### Task instructions:
Answer these questions from the forum thread below.
1. What did the brother write on the spine of the tape he recorded?
2. What album was on Side B of the tape the writer's mate made?
3. What was permanently lodged in the minidisc deck of the old micro hifi?

Too old to remember but generally tried to have albums by the same group on each side, which is a bit dull. Do remember listening to 3 feet high and rising with about 15 seconds of skipping on Potholes in My Lawn for years as I couldn’t be bothered to re-record it.

I so wanted a Sony walkman and especially one of the sports ones. Aiwa bought with paper round money for me.

My mate once did me
Side A: The Cribs, self titled
Side B: Eno, Another Green World

@zanimos If I remember correctly the Sports one didn’t last to long. I feel like I had two after that, the same MEGA BASS one as @LastAstronaut and a Aiwa one

1 Like

My brother had the genius idea of recording the first track of ‘The Bends’ and then the first track of ‘everything must go’ and then the second track of each and the third and so on. It filled a C90 nicely and accompanied us all the way around our family’s summer holiday that year. He wrote EVERYTHING MUST BEND on the spine. It was great.

4 Likes

I eventually got one of these which I still own to this day and use to occasionally listen to the half dozen or so tapes I still own. Amazing walkman as it has been absolutely indestructible.

1 Like

Last place my partner I lived in had an old micro hifi in the front room that had a minidisc deck. There was a Lemon Jelly album permanently lodged in it.

### Extracted data:
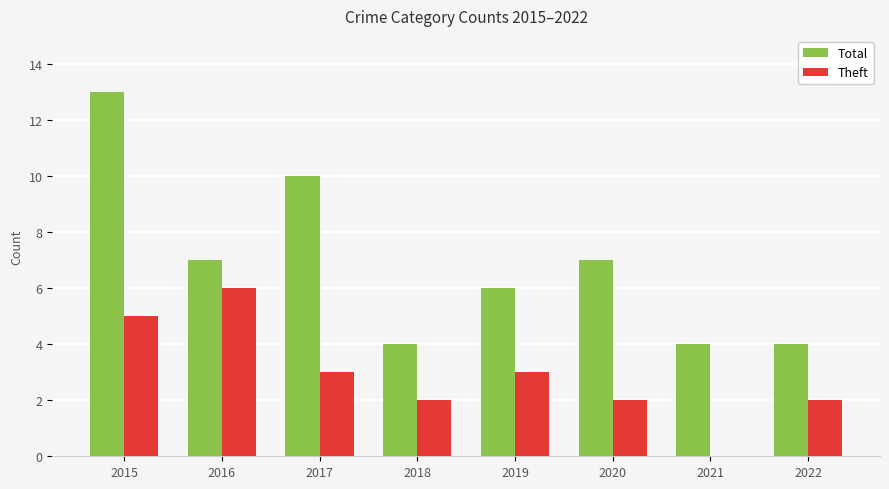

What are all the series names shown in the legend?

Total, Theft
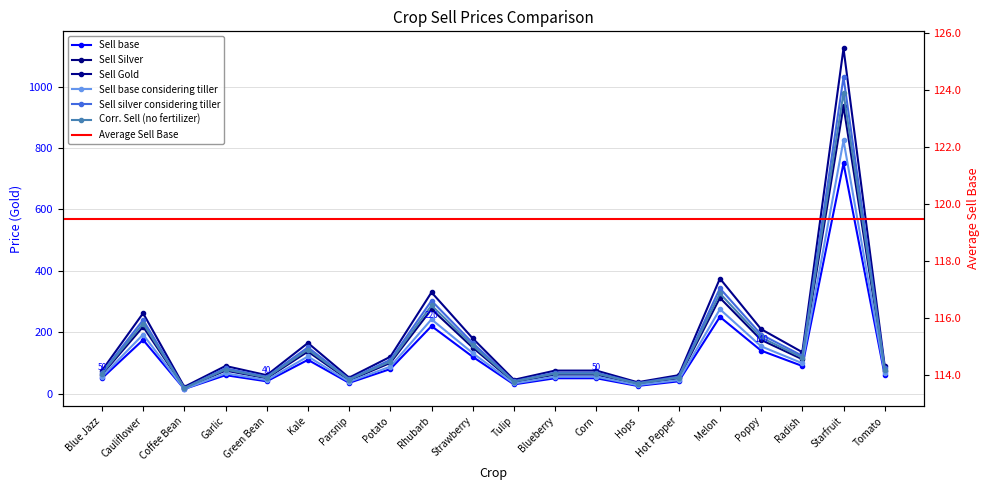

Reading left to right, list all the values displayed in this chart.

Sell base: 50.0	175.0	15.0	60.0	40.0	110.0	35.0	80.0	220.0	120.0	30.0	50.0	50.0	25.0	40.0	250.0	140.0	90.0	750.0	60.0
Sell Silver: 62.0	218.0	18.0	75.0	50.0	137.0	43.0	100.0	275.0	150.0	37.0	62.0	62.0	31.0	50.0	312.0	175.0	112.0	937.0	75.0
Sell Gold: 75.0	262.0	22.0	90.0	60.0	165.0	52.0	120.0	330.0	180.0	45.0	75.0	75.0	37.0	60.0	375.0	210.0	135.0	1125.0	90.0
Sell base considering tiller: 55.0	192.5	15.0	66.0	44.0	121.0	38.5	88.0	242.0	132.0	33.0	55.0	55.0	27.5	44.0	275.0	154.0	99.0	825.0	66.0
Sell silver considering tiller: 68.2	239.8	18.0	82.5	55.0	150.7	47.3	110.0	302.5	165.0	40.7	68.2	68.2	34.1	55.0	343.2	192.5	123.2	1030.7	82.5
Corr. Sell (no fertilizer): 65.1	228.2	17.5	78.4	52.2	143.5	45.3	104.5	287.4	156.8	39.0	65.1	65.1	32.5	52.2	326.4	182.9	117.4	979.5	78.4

### Response for this exercise:
1. EVERYTHING MUST BEND
2. Eno, Another Green World
3. A Lemon Jelly album